#### Auszuführende Aufgabe
Gib aus dem Text über krebsbedingte Fatigue den Abschnitt wortgetreu wieder, der bei den Worten „PD Dr. med.“ beginnt. Hör nach den Worten „dagegen tun kann.“ auf.

#### Ausgangstext
┌────────

Chronische krebsbedingte Fatigue behandeln
Für alle
Nebenwirkungen

Fatigue – wenn die Erschöpfung nicht weggeht

Der Experte für Fatigue bei Krebs und nach Krebsbehandlungen

PD Dr. med. Holger Hass
Chefarzt Onkologie
Klinik Gais

Nach abgeschlossener Krebstherapie leiden viele Betroffene an körperlichen Folgen. Fatigue, eine chronische, tiefgehende Müdigkeit, ist eine davon. Wir haben bei Privat-Dozent Dr. Holger Hass, Experte für onkologische Rehabilitation, nachgefragt, wie Fatigue sich äussert und was man dagegen tun kann.

Fatigue  erklärt

Fatigue (aus dem lat. Fatigatio = Ermüdung) ist ein körperlicher, geistiger und seelischer Erschöpfungszustand, der infolge einer Krebserkrankung, einer Krebsbehandlung oder im Zusammenhang mit einer anderen chronischen Erkrankung auftreten kann. Ein nicht unwesentlicher Teil der Krebspatient*innen leidet daran. Fatigue kann bei jedem Menschen mit einer aktiven Krebserkrankung auftreten. Vorerkrankungen, wie emotionale/psychische Belastungen, Neuropathie, oder chronifizierte Schmerzsyndrome können sich erschwerend auswirken. Bei der Krebstherapie bedingten Fatigue («Cancer-treatment related Fatigue»: CtrF) handelt es sich um die Folgen beispielsweise einer Chemotherapie, Immuntherapie, Bestrahlung oder Operation. Im Gegensatz zur normalen Müdigkeit ist Fatigue anhaltend. Typisch sind die fehlenden Energiereserven: «Auch wenn man ausreichend schläft, ist man trotzdem den ganzen Tag lang müde und erschöpft. Dies hat massive Auswirkungen auf die Lebensqualität sowie auf die berufliche Wiedereingliederung», erklärt Dr. Hass.

«In der rehabilitativen Nachsorge lernen Betroffene, mit ihrer verfügbaren Energie besser umzugehen. Wir bezeichnen dies als Energiemanagement.»

Dr. Holger Hass

Mit umfassender Nachsorge wieder fit fürs Leben

Fatigue geht oft nicht einfach von allein weg. Es besteht die Gefahr, dass das Leiden und die Funktionseinschränkung nicht genügend erkannt werden und dadurch chronifizieren können. Deshalb ist es umso wichtiger, rechtzeitig Massnahmen zu ergreifen. Da Patient*innen nach einer Krebstherapie oft an einer Vielzahl an unterschiedlichen Beschwerden leiden, sollten die Behandlungsmassnahmen ein multidimensionales und koordiniertes Therapieprogramm umfassen. Dr. Hass nennt fünf Säulen der Fatigue-Behandlung: «Das sind zum einen Sport zur Steigerung der Kraft und Kondition, Entspannungstechniken, um mit den Belastungen besser umgehen zu können sowie eine ausgewogene, eiweissreiche Ernährung. Zusätzlich bedeutsam sind die Information über die Fatigue sowie ein sogenanntes Energie-Management, um Überlastungen zu vermeiden und den Alltag wieder besser zu meistern». Sport hat vielerlei positive Effekte auf Körper und Psyche, solange man sich nicht übernimmt. Eine gezielte Bewegungs- bzw. Sporttherapie ist daher gemäss dem Experten ratsam. Fatigue-Betroffene sind oft einer grossen körperlichen und psychischen Belastung ausgesetzt. «Entspannung bringen hier Hobbies, soziale Kontakte, die man pflegt, sowie Techniken zur Stressbewältigung wie Atemübungen, Progressive Muskelrelaxation oder Yoga», so Hass.

└────────

#### Datenauszüge
┌────────

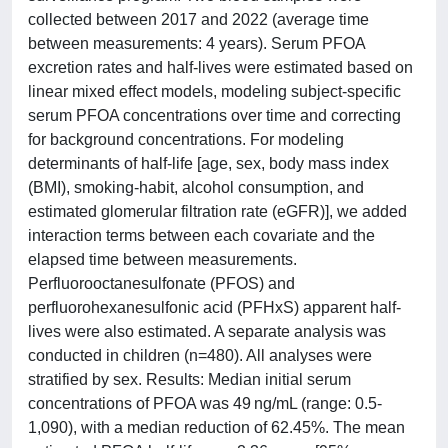
collected between 2017 and 2022 (average time
between measurements: 4 years). Serum PFOA
excretion rates and half-lives were estimated based on
linear mixed effect models, modeling subject-specific
serum PFOA concentrations over time and correcting
for background concentrations. For modeling
determinants of half-life [age, sex, body mass index
(BMI), smoking-habit, alcohol consumption, and
estimated glomerular filtration rate (eGFR)], we added
interaction terms between each covariate and the
elapsed time between measurements.
Perfluorooctanesulfonate (PFOS) and
perfluorohexanesulfonic acid (PFHxS) apparent half-
lives were also estimated. A separate analysis was
conducted in children (n=480). All analyses were
stratified by sex. Results: Median initial serum
concentrations of PFOA was 49 ng/mL (range: 0.5-
1,090), with a median reduction of 62.45%. The mean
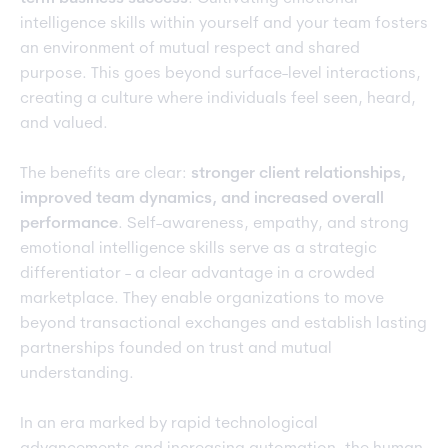
intelligence skills within yourself and your team fosters
an environment of mutual respect and shared
purpose. This goes beyond surface-level interactions,
creating a culture where individuals feel seen, heard,
and valued.
The benefits are clear:
stronger client relationships,
improved team dynamics, and increased overall
performance
. Self-awareness, empathy, and strong
emotional intelligence skills serve as a strategic
differentiator - a clear advantage in a crowded
marketplace. They enable organizations to move
beyond transactional exchanges and establish lasting
partnerships founded on trust and mutual
understanding.
In an era marked by rapid technological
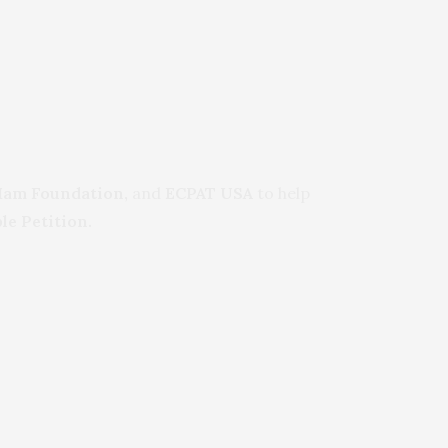
Mam Foundation,
and
ECPAT USA
to help
le Petition.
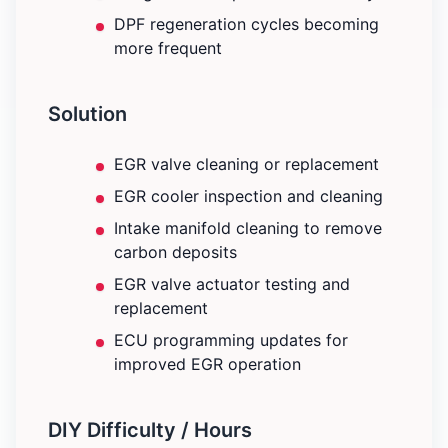
DPF regeneration cycles becoming
more frequent
Solution
EGR valve cleaning or replacement
EGR cooler inspection and cleaning
Intake manifold cleaning to remove
carbon deposits
EGR valve actuator testing and
replacement
ECU programming updates for
improved EGR operation
DIY Difficulty / Hours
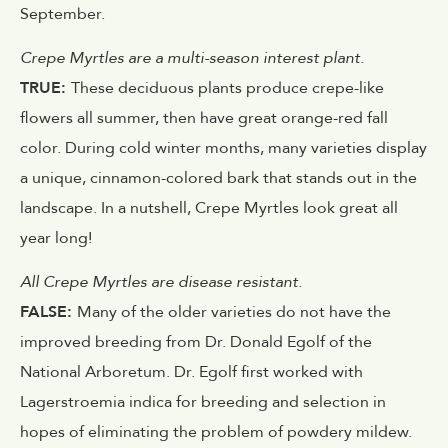
September.
Crepe Myrtles are a multi-season interest plant.
TRUE:
These deciduous plants produce crepe-like
flowers all summer, then have great orange-red fall
color. During cold winter months, many varieties display
a unique, cinnamon-colored bark that stands out in the
landscape. In a nutshell, Crepe Myrtles look great all
year long!
All Crepe Myrtles are disease resistant.
FALSE:
Many of the older varieties do not have the
improved breeding from Dr. Donald Egolf of the
National Arboretum. Dr. Egolf first worked with
Lagerstroemia indica for breeding and selection in
hopes of eliminating the problem of powdery mildew.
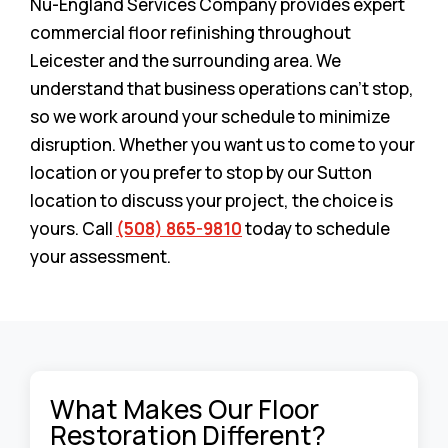
Nu-England Services Company provides expert
commercial floor refinishing throughout
Leicester and the surrounding area. We
understand that business operations can’t stop,
so we work around your schedule to minimize
disruption. Whether you want us to come to your
location or you prefer to stop by our Sutton
location to discuss your project, the choice is
yours. Call
(508) 865-9810
today to schedule
your assessment.
What Makes Our Floor
Restoration Different?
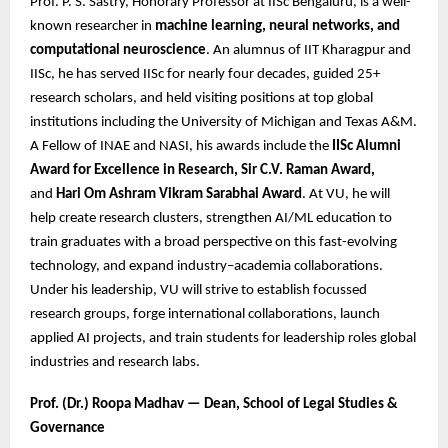
Prof. P. S. Sastry, Honorary Professor at IISc Bengaluru, is a well-
known researcher in
machine learning, neural networks, and
computational neuroscience
. An alumnus of IIT Kharagpur and
IISc, he has served IISc for nearly four decades, guided 25+
research scholars, and held visiting positions at top global
institutions including the University of Michigan and Texas A&M.
A Fellow of INAE and NASI, his awards include the
IISc Alumni
Award for Excellence in Research, Sir C.V. Raman Award,
and
Hari Om Ashram Vikram Sarabhai Award
. At VU, he will
help create research clusters, strengthen AI/ML education to
train graduates with a broad perspective on this fast-evolving
technology, and expand industry–academia collaborations.
Under his leadership, VU will strive to establish focussed
research groups, forge international collaborations, launch
applied AI projects, and train students for leadership roles global
industries and research labs.
Prof. (Dr.) Roopa Madhav — Dean, School of Legal Studies &
Governance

└────────

#### Schriftliche Antwort
PD Dr. med. Holger Hass
Chefarzt Onkologie
Klinik Gais

Nach abgeschlossener Krebstherapie leiden viele Betroffene an körperlichen Folgen. Fatigue, eine chronische, tiefgehende Müdigkeit, ist eine davon. Wir haben bei Privat-Dozent Dr. Holger Hass, Experte für onkologische Rehabilitation, nachgefragt, wie Fatigue sich äussert und was man dagegen tun kann.